The procedure has changed over the years with a few major changes coming fairly recently. Now you have to give me a little latitude when I use terms like "years" and recently". I guess these terms are relative - I'm nearly 60 in case you need to know my point of reference when I use terms like these. On with the story at hand... I’m sure you’ve seen pictures of cotton bales. Well, we don’t see bales anymore. And the farmers used to pick a field twice, but they only pick once now. The farmer who works my ground started on the field around my house yesterday and he is finishing up as I am writing this. I guess I can tell the story in pictures better than I can say it with words.

This is not a bird, nor a plane - it is a Deere! If you click to enlarge, you can get a better look at the farmer. He can pick late into the night if he needs to as this beast has lights on it. And it is air conditioned. Farming is not quite the miserable job that it once was, but I have always likened it to going to Vegas. You are gambling on the weather, the markets, pests, and all sorts of things. Farming is not for the faint of heart, nor is it for the lazy. MH decided at a pretty young age that he'd find another way to earn his living.



This is what you can't see in the previous picture. The apparatus shown here routes the cotton stalks into the area where the machinery takes the cotton off the plant. These yellow things are called "headers".
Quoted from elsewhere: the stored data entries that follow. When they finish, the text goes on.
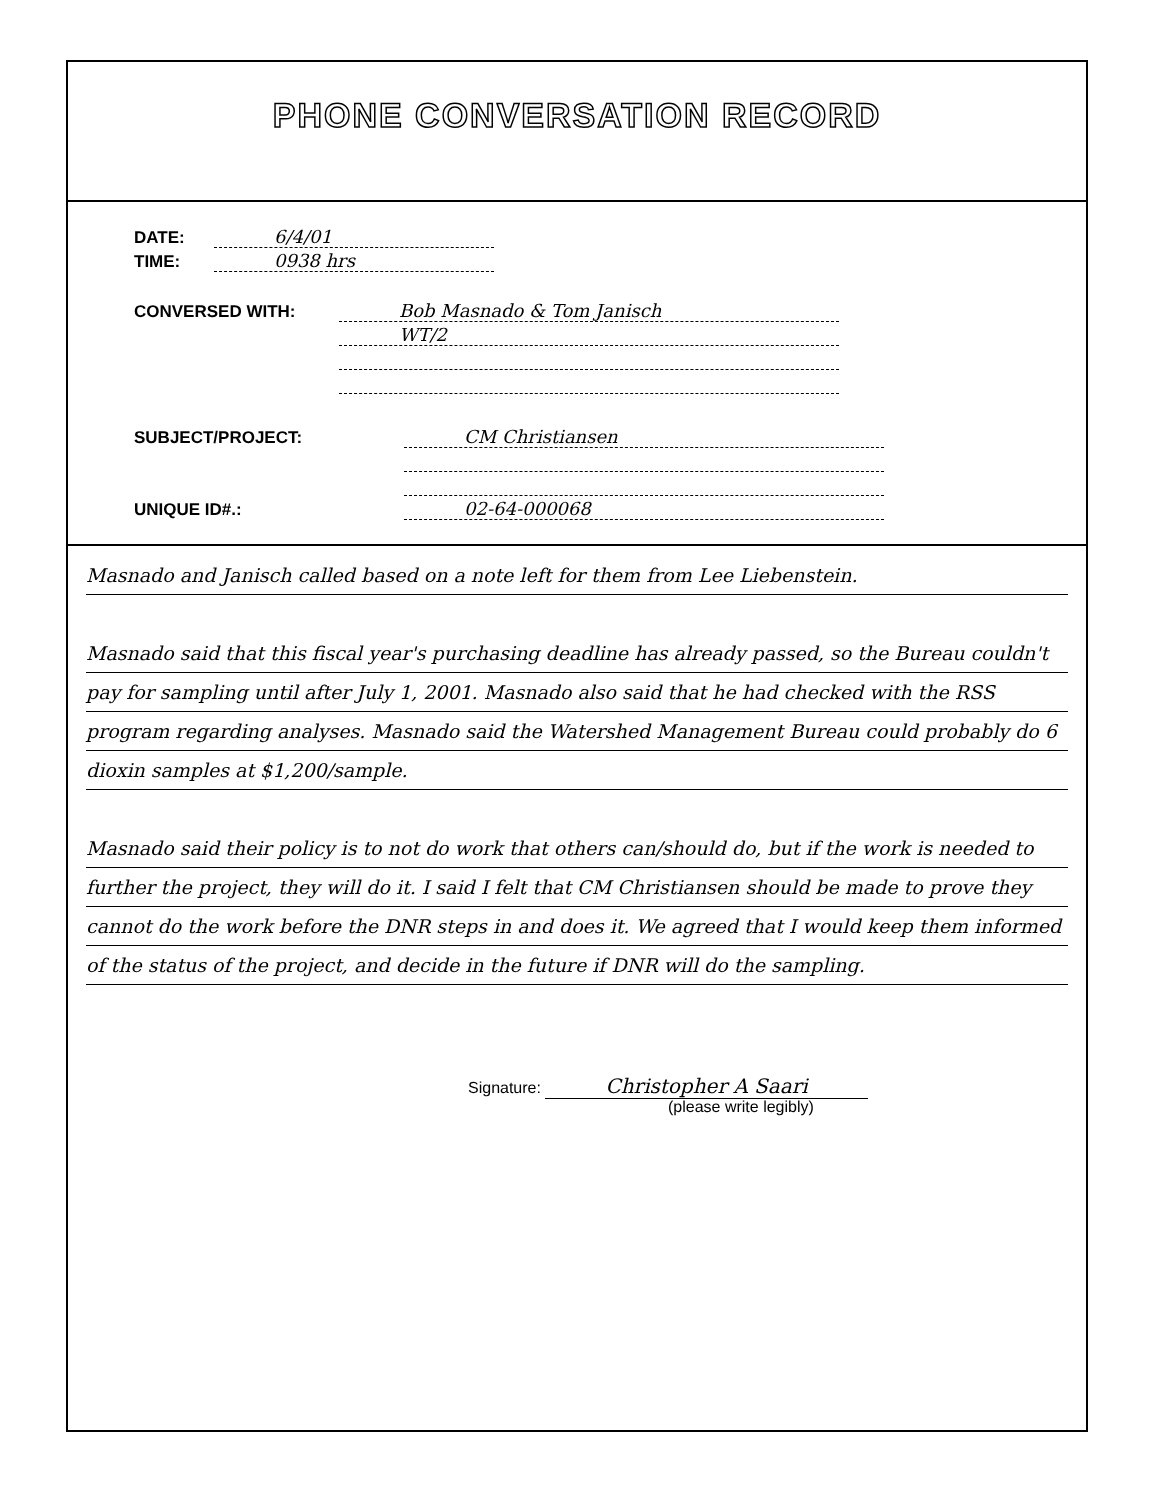PHONE CONVERSATION RECORD
DATE: 6/4/01
TIME: 0938 hrs
CONVERSED WITH: Bob Masnado & Tom Janisch
WT/2
SUBJECT/PROJECT: CM Christiansen
UNIQUE ID#.: 02-64-000068
Masnado and Janisch called based on a note left for them from Lee Liebenstein.
Masnado said that this fiscal year's purchasing deadline has already passed, so the Bureau couldn't pay for sampling until after July 1, 2001. Masnado also said that he had checked with the RSS program regarding analyses. Masnado said the Watershed Management Bureau could probably do 6 dioxin samples at $1,200/sample.
Masnado said their policy is to not do work that others can/should do, but if the work is needed to further the project, they will do it. I said I felt that CM Christiansen should be made to prove they cannot do the work before the DNR steps in and does it. We agreed that I would keep them informed of the status of the project, and decide in the future if DNR will do the sampling.
Signature: Christopher A Saari
(please write legibly)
These are called modules. What I could not get a good photo of is the machinery that forms the modules. That equipment was sitting at the far edge of the field and was partially obscured by a bit of a ridge. The module formers are large bright yellow pieces of equipment that resemble complicated looking cotton trailers. These module formers pack the cotton tightly and then shove the module of cotton out the end. The modules of cotton sit in the field until the Gin is ready for it. The farmer uses spray paint to put his name and a number on each module.
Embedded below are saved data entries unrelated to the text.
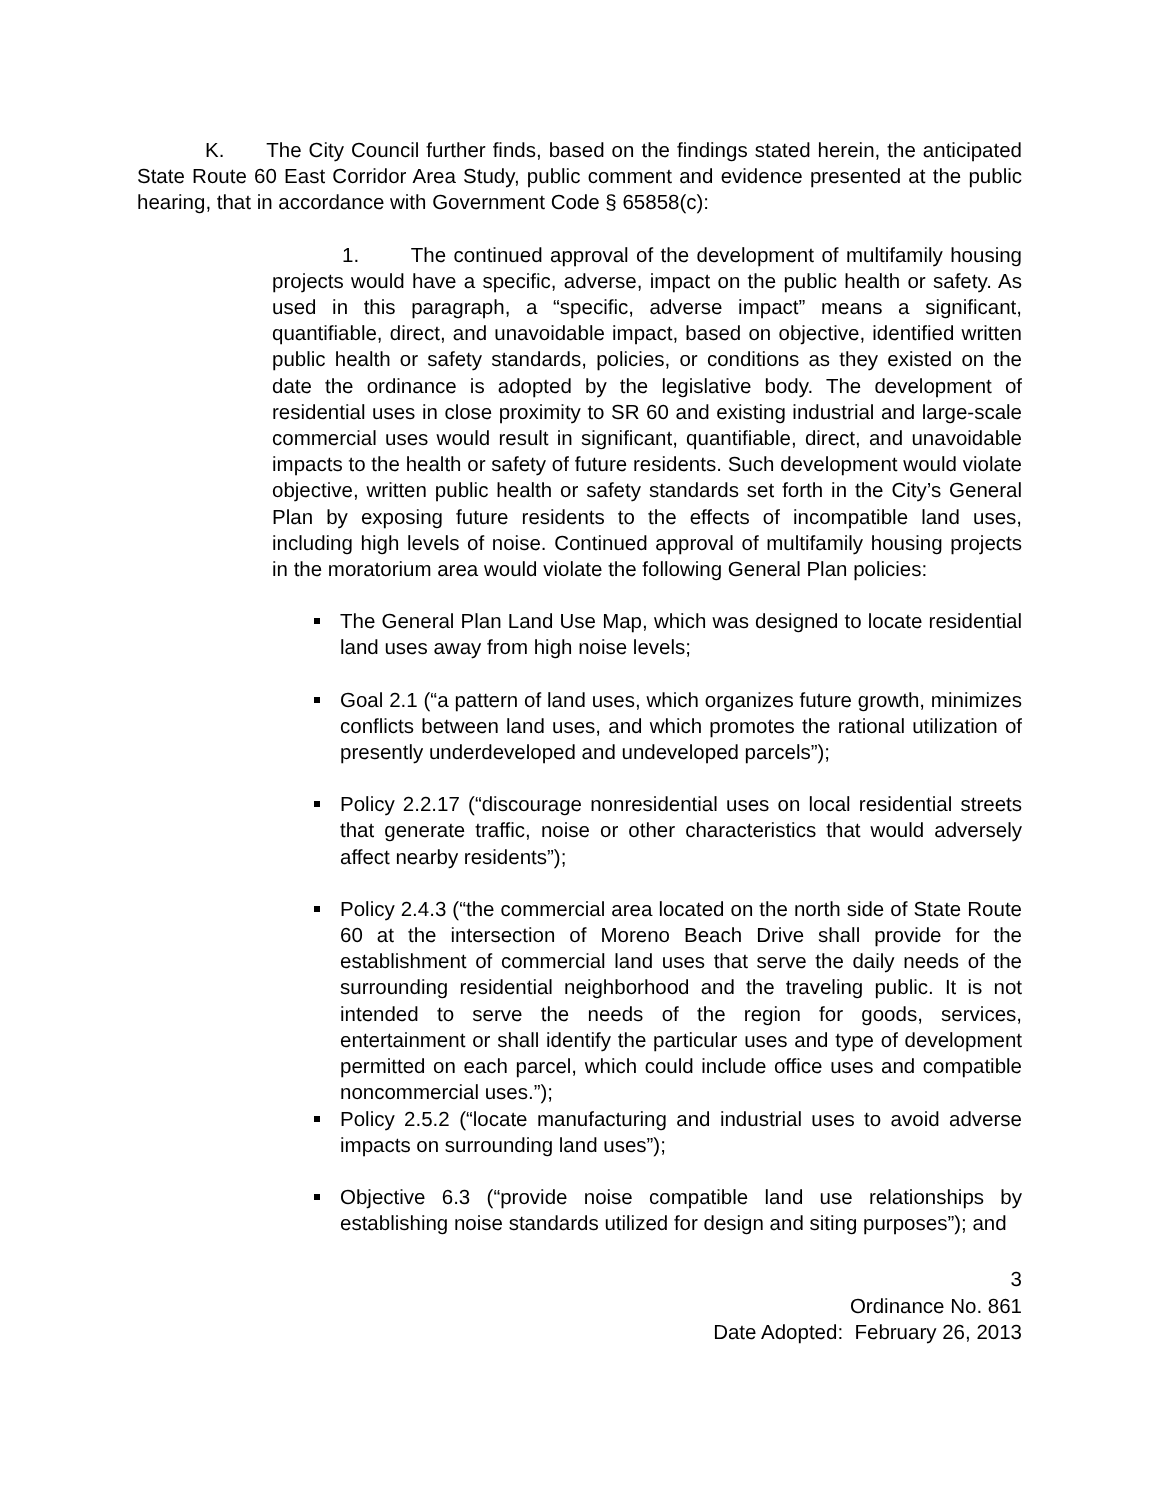K. The City Council further finds, based on the findings stated herein, the anticipated State Route 60 East Corridor Area Study, public comment and evidence presented at the public hearing, that in accordance with Government Code § 65858(c):
1. The continued approval of the development of multifamily housing projects would have a specific, adverse, impact on the public health or safety. As used in this paragraph, a “specific, adverse impact” means a significant, quantifiable, direct, and unavoidable impact, based on objective, identified written public health or safety standards, policies, or conditions as they existed on the date the ordinance is adopted by the legislative body. The development of residential uses in close proximity to SR 60 and existing industrial and large-scale commercial uses would result in significant, quantifiable, direct, and unavoidable impacts to the health or safety of future residents. Such development would violate objective, written public health or safety standards set forth in the City’s General Plan by exposing future residents to the effects of incompatible land uses, including high levels of noise. Continued approval of multifamily housing projects in the moratorium area would violate the following General Plan policies:
The General Plan Land Use Map, which was designed to locate residential land uses away from high noise levels;
Goal 2.1 (“a pattern of land uses, which organizes future growth, minimizes conflicts between land uses, and which promotes the rational utilization of presently underdeveloped and undeveloped parcels”);
Policy 2.2.17 (“discourage nonresidential uses on local residential streets that generate traffic, noise or other characteristics that would adversely affect nearby residents”);
Policy 2.4.3 (“the commercial area located on the north side of State Route 60 at the intersection of Moreno Beach Drive shall provide for the establishment of commercial land uses that serve the daily needs of the surrounding residential neighborhood and the traveling public. It is not intended to serve the needs of the region for goods, services, entertainment or shall identify the particular uses and type of development permitted on each parcel, which could include office uses and compatible noncommercial uses.”);
Policy 2.5.2 (“locate manufacturing and industrial uses to avoid adverse impacts on surrounding land uses”);
Objective 6.3 (“provide noise compatible land use relationships by establishing noise standards utilized for design and siting purposes”); and
3
Ordinance No. 861
Date Adopted: February 26, 2013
Actually, these modules are not my cotton. My cotton modules are sitting way back in the field where the module formers are. These modules belong to the farmer who works the ground across the road, but you get the idea. I counted 11 modules in my field and my farmer wasn't finished picking yet. My field is larger than the field these modules were picked from, but my crop and probable yield looked a lot better before the picking started. We'll see what the quality is when it goes to the Gin. You never know....
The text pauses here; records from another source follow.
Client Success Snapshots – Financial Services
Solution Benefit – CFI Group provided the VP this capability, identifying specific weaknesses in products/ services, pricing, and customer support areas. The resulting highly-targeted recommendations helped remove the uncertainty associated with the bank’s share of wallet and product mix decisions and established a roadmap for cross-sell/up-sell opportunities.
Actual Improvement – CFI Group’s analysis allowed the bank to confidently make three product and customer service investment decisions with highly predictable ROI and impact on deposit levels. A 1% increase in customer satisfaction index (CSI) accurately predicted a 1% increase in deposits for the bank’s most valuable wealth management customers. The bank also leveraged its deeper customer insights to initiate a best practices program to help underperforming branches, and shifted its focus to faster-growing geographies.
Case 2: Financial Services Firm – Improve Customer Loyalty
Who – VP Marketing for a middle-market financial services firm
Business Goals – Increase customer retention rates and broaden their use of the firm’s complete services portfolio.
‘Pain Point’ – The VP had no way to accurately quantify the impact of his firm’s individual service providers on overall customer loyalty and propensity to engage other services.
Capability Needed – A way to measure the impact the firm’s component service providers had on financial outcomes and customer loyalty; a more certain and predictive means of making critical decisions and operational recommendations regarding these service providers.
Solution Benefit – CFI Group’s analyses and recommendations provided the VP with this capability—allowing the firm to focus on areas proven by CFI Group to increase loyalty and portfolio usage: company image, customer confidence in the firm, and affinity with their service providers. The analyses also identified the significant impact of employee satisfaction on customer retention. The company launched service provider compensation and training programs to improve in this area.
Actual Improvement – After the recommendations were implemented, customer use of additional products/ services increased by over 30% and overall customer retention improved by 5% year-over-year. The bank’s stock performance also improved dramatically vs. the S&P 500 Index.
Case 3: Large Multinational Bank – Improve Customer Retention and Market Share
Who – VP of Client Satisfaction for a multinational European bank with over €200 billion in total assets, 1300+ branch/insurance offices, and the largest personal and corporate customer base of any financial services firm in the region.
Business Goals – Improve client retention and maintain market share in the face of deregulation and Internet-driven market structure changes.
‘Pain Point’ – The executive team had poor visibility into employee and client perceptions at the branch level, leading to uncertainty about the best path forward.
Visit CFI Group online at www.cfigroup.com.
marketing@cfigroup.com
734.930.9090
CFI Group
Another field hand was following a few rows behind the picker with the bush hog. He is cutting the stalks. Soon my field will be bare. We'll probably plant something different on this field next year. I hope it is not corn. I don't like corn beside my house.


I'll take you to Edwards Gin in another day or so. They work 24/7 this time of the year.

4 comments:

Sewbusymor said...

Carol [Miss Mimi]...wow...never having seen these machines, at first I would have called them 'transformers' like my grand son would. Wow...what a scene. Thanks for the lesson, it is fascinating.

Carol Harris said...

I'm glad you enjoyed it. I did this whole series on cotton because I've seen how my friends from cooler areas of the country have been awed by the appearance of it. I've had the same feeling when traveling through fields of blooming tulips in the northwest. I suppose we all take for granted what is commonplace to us.

Jan M said...

Times have changed and technology advanced since I used to watch cotton being picked! I am not sure that I have seen the modules like that. I was more familiar with the trailers and open trucks and cotton flying through the air on the way to the gin!

Carol Harris said...

They streamline it more all the time. I used to love to see the trailers full of cotton on the way to the gin until my nephew was hauling a cotton trailer at dusk and a teenager rear-ended him. Rob's trailer had the usual triangular reflective sign on the back, but the teen ended up seriously brain damaged and died after a number of years in a vegetative state. The ramifications for my in-laws were that they got sued. My in-laws won the case, but defending themselves cost them everything they had. Insurance paid for a good defense attorney, but they had to retain an additional attorney. It was a long and heartbreaking affair, and a sad ending for both sides.
This new method is better for many reasons.